What lives in each layer¶
| Layer | Path | Examples |
|---|---|---|
core |
src/anchor/core/ |
Workspace, DomainEvent, WorkspaceService, port protocols |
infra |
src/anchor/infra/ |
MemoryEventBus, FsWorkspaceStore, MemoryWorkspaceStore |
adapters |
src/anchor/adapters/ |
FastAPI routers, MCP tool handlers, Typer CLI |
extensions |
src/anchor/extensions/anchor_*/ |
PDF medallion pipeline, FMU inspector |
Extensions repeat the same shape inside their own boundary — every
extension has its own core/, infra/, and (optionally) adapters/.
The fifth import-linter contract enforces this for anchor_pdfs.
Two services¶
The whole canvas behaviour fits into one service plus extensions can add their own. Today there are two:
-
WorkspaceService(core) — the only thing allowed to mutate a workspace. Validates a command against current state, applies the event reducer, persists, publishes. Methods:add_node,move_node,update_node,remove_node(cascades to edges),add_edge,remove_edge,clear,create_workspace,list_workspaces,get_state. ~13 public methods, every one of them async, every one of them returning the new state plus the event(s) that produced it. -
IngestService(extension: anchor_pdfs) — runs a PDF through bronze (raw) → silver (Docling extraction) → gold (VLM-polished markdown + region detection). Emits progress events on the same bus.
anchor_fmus has its own FmuService (upload_and_inspect,
simulate, list_simulations, ...). ANCHOR's canvas core never
imports either.
Four ways to talk to it¶
| Protocol | Use case | Entry point |
|---|---|---|
| HTTP REST | the React web UI | GET/POST /api/workspaces/... |
| SSE | live updates to clients | GET /api/workspaces/{slug}/events |
| MCP (stdio) | agents (Claude, Cursor) | anchor-mcp binary |
| CLI | scripts, headless ingest | anchor binary |
All four end up calling the same WorkspaceService methods. There is
no second copy of the business logic. An agent moving a node and a
human dragging a node go through the same code path, hit the same
event log, and notify the same SSE subscribers.
The MCP server hosts both canvas tools (9: canvas_get_state,
canvas_add_node, ...) and extension tools (5 for PDFs, 6 for FMUs).
The extension tools are namespaced (pdf.ingest_pdf, fmu.simulate)
so they can coexist with anyone else's OIP-compliant tools.
What ships in v2¶
- Python package
anchor— one wheel, three binaries:anchor(CLI),anchor-mcp(stdio MCP server),python -m anchor(module entry). - React frontend in
web/— Vite + React 19 + Tailwind v4 + ReactFlow + Zustand + TanStack Query. Compiled into the same wheel viaweb/dist/. Same-origin in production, no separate API server. - Two extensions in-tree —
anchor_pdfs,anchor_fmus.

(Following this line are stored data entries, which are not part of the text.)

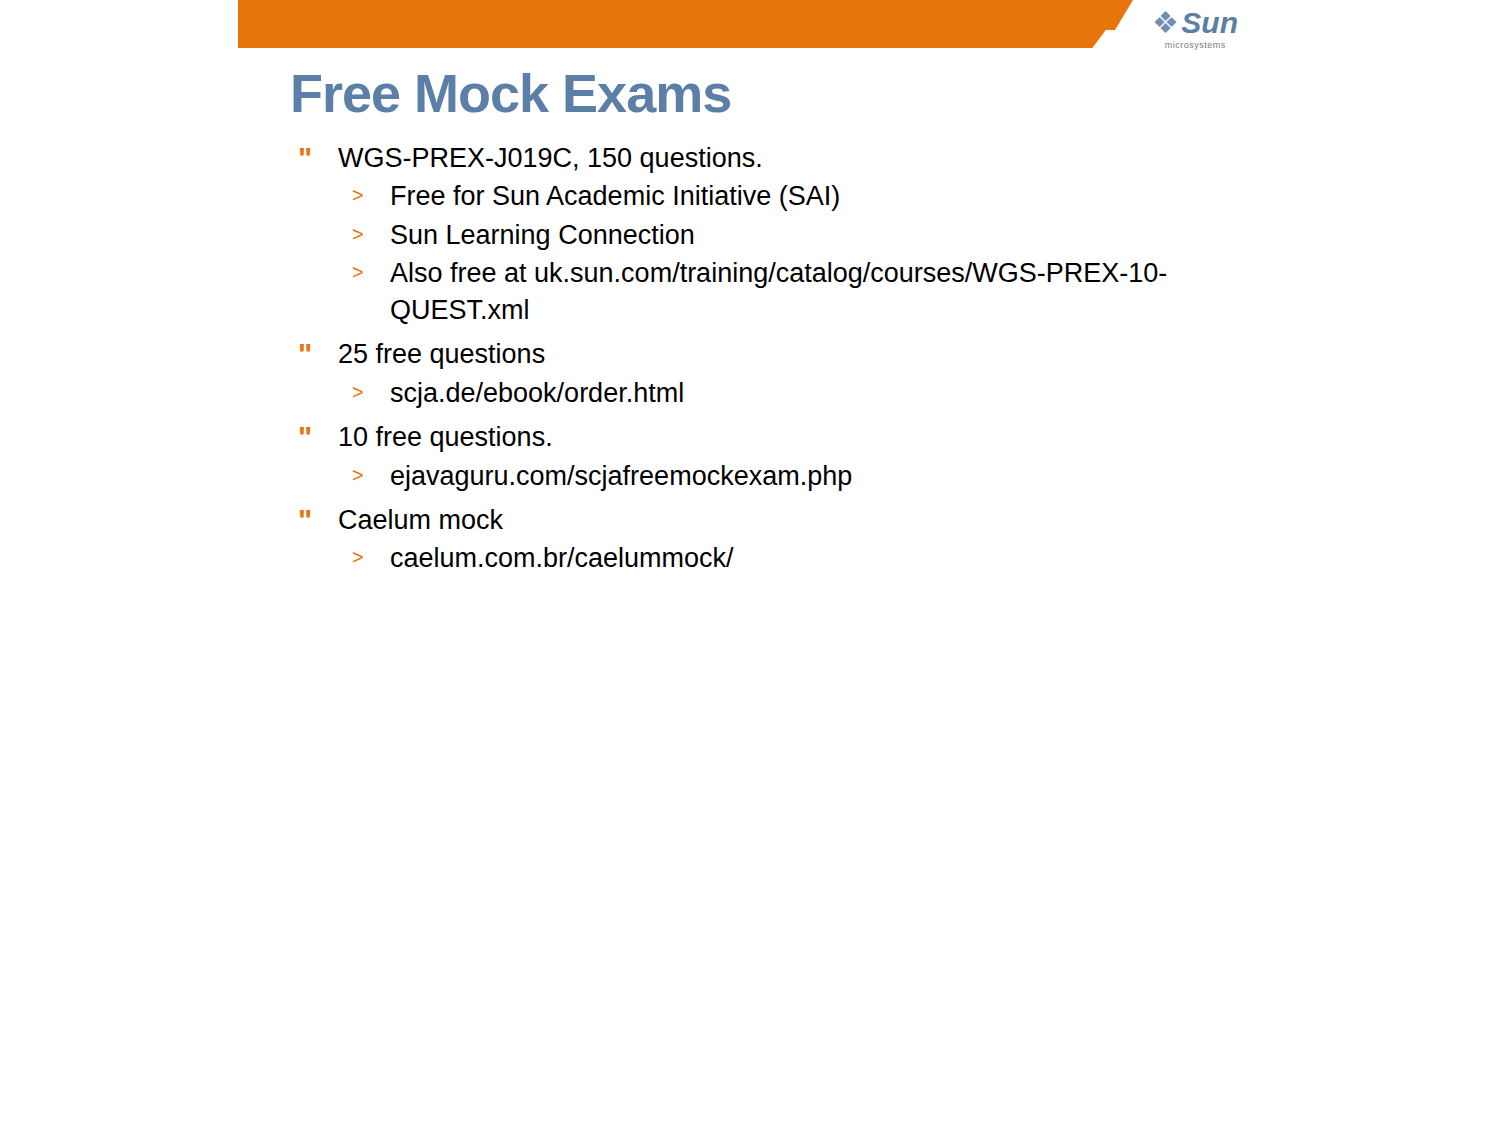❖ Sun
microsystems
Free Mock Exams
WGS-PREX-J019C, 150 questions.
Free for Sun Academic Initiative (SAI)
Sun Learning Connection
Also free at uk.sun.com/training/catalog/courses/WGS-PREX-10-QUEST.xml
25 free questions
scja.de/ebook/order.html
10 free questions.
ejavaguru.com/scjafreemockexam.php
Caelum mock
caelum.com.br/caelummock/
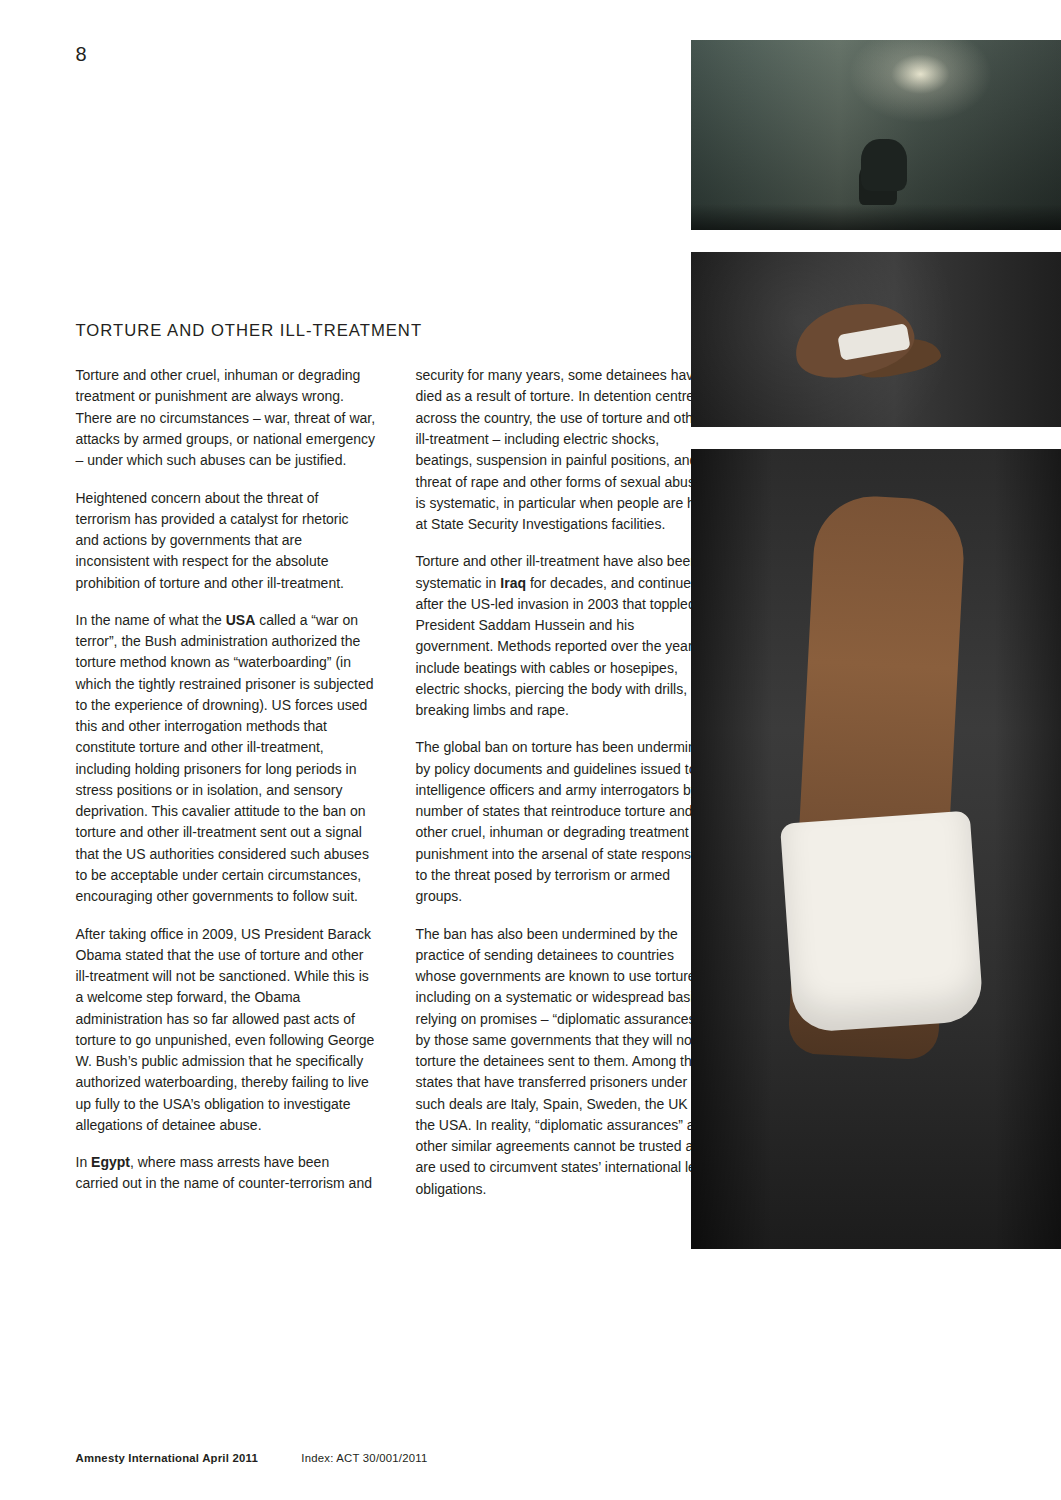8
Torture and other ill-treatment
Torture and other cruel, inhuman or degrading treatment or punishment are always wrong. There are no circumstances – war, threat of war, attacks by armed groups, or national emergency – under which such abuses can be justified.
Heightened concern about the threat of terrorism has provided a catalyst for rhetoric and actions by governments that are inconsistent with respect for the absolute prohibition of torture and other ill-treatment.
In the name of what the USA called a “war on terror”, the Bush administration authorized the torture method known as “waterboarding” (in which the tightly restrained prisoner is subjected to the experience of drowning). US forces used this and other interrogation methods that constitute torture and other ill-treatment, including holding prisoners for long periods in stress positions or in isolation, and sensory deprivation. This cavalier attitude to the ban on torture and other ill-treatment sent out a signal that the US authorities considered such abuses to be acceptable under certain circumstances, encouraging other governments to follow suit.
After taking office in 2009, US President Barack Obama stated that the use of torture and other ill-treatment will not be sanctioned. While this is a welcome step forward, the Obama administration has so far allowed past acts of torture to go unpunished, even following George W. Bush’s public admission that he specifically authorized waterboarding, thereby failing to live up fully to the USA’s obligation to investigate allegations of detainee abuse.
In Egypt, where mass arrests have been carried out in the name of counter-terrorism and security for many years, some detainees have died as a result of torture. In detention centres across the country, the use of torture and other ill-treatment – including electric shocks, beatings, suspension in painful positions, and threat of rape and other forms of sexual abuse – is systematic, in particular when people are held at State Security Investigations facilities.
Torture and other ill-treatment have also been systematic in Iraq for decades, and continued after the US-led invasion in 2003 that toppled President Saddam Hussein and his government. Methods reported over the years include beatings with cables or hosepipes, electric shocks, piercing the body with drills, breaking limbs and rape.
The global ban on torture has been undermined by policy documents and guidelines issued to intelligence officers and army interrogators by a number of states that reintroduce torture and other cruel, inhuman or degrading treatment or punishment into the arsenal of state responses to the threat posed by terrorism or armed groups.
The ban has also been undermined by the practice of sending detainees to countries whose governments are known to use torture, including on a systematic or widespread basis, relying on promises – “diplomatic assurances” – by those same governments that they will not torture the detainees sent to them. Among the states that have transferred prisoners under such deals are Italy, Spain, Sweden, the UK and the USA. In reality, “diplomatic assurances” and other similar agreements cannot be trusted and are used to circumvent states’ international legal obligations.
Amnesty International April 2011 Index: ACT 30/001/2011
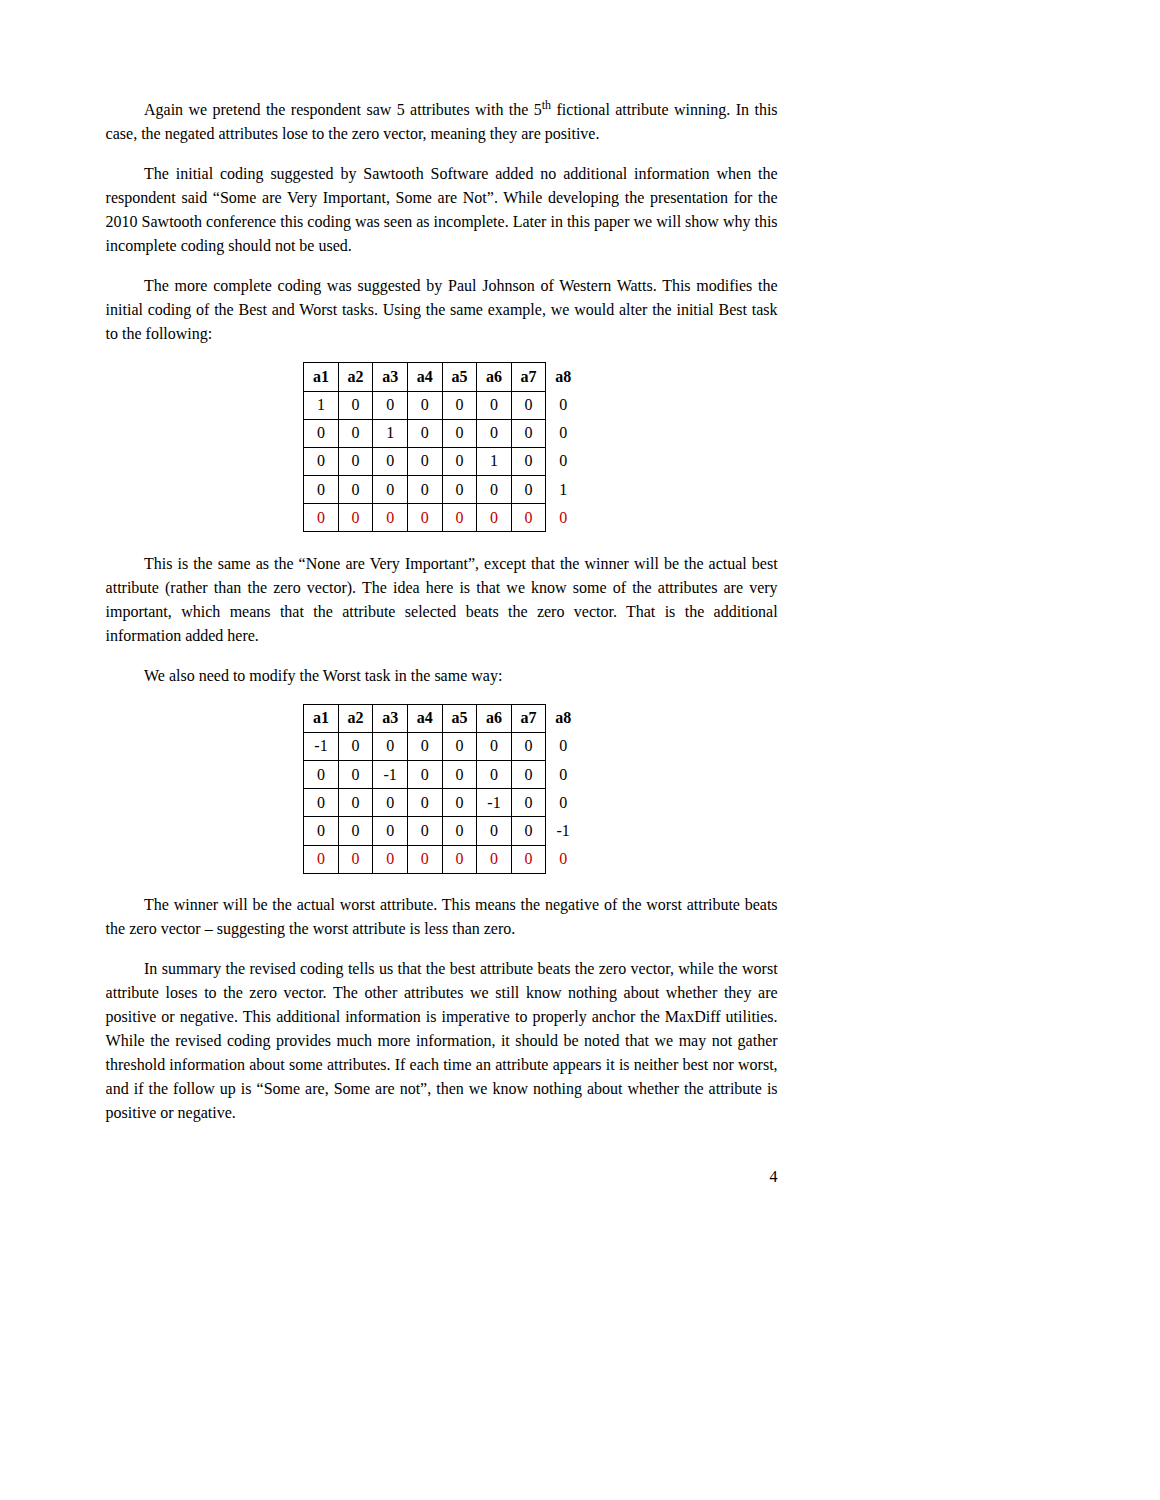Again we pretend the respondent saw 5 attributes with the 5th fictional attribute winning. In this case, the negated attributes lose to the zero vector, meaning they are positive.
The initial coding suggested by Sawtooth Software added no additional information when the respondent said “Some are Very Important, Some are Not”. While developing the presentation for the 2010 Sawtooth conference this coding was seen as incomplete. Later in this paper we will show why this incomplete coding should not be used.
The more complete coding was suggested by Paul Johnson of Western Watts. This modifies the initial coding of the Best and Worst tasks. Using the same example, we would alter the initial Best task to the following:
| a1 | a2 | a3 | a4 | a5 | a6 | a7 | a8 |
| --- | --- | --- | --- | --- | --- | --- | --- |
| 1 | 0 | 0 | 0 | 0 | 0 | 0 | 0 |
| 0 | 0 | 1 | 0 | 0 | 0 | 0 | 0 |
| 0 | 0 | 0 | 0 | 0 | 1 | 0 | 0 |
| 0 | 0 | 0 | 0 | 0 | 0 | 0 | 1 |
| 0 | 0 | 0 | 0 | 0 | 0 | 0 | 0 |
This is the same as the “None are Very Important”, except that the winner will be the actual best attribute (rather than the zero vector). The idea here is that we know some of the attributes are very important, which means that the attribute selected beats the zero vector. That is the additional information added here.
We also need to modify the Worst task in the same way:
| a1 | a2 | a3 | a4 | a5 | a6 | a7 | a8 |
| --- | --- | --- | --- | --- | --- | --- | --- |
| -1 | 0 | 0 | 0 | 0 | 0 | 0 | 0 |
| 0 | 0 | -1 | 0 | 0 | 0 | 0 | 0 |
| 0 | 0 | 0 | 0 | 0 | -1 | 0 | 0 |
| 0 | 0 | 0 | 0 | 0 | 0 | 0 | -1 |
| 0 | 0 | 0 | 0 | 0 | 0 | 0 | 0 |
The winner will be the actual worst attribute. This means the negative of the worst attribute beats the zero vector – suggesting the worst attribute is less than zero.
In summary the revised coding tells us that the best attribute beats the zero vector, while the worst attribute loses to the zero vector. The other attributes we still know nothing about whether they are positive or negative. This additional information is imperative to properly anchor the MaxDiff utilities. While the revised coding provides much more information, it should be noted that we may not gather threshold information about some attributes. If each time an attribute appears it is neither best nor worst, and if the follow up is “Some are, Some are not”, then we know nothing about whether the attribute is positive or negative.
4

Both ship OIP manifests. Both are reachable through the same MCP server. - Hexagonal layering enforced in CI —
uv run lint-importspasses five contracts on every push.
What's intentionally not here¶
- No auth. Single-tenant, runs on your laptop. Multi-tenant is on
the roadmap (see memory note
project_multitenancy_roadmap). - No managed service. No DB. No Redis. No queue. The substrate is the filesystem; the bus is in-process. Two browser tabs sync via SSE on a single Python process.
- No vendor SDK in the canvas. OpenAI imports live in
anchor_pdfs.infra.llm. Swap them; the canvas doesn't notice. - No "knowledge graph" abstraction. The graph is just nodes and edges. Provenance lives in the regions on disk, not in a separate triplestore.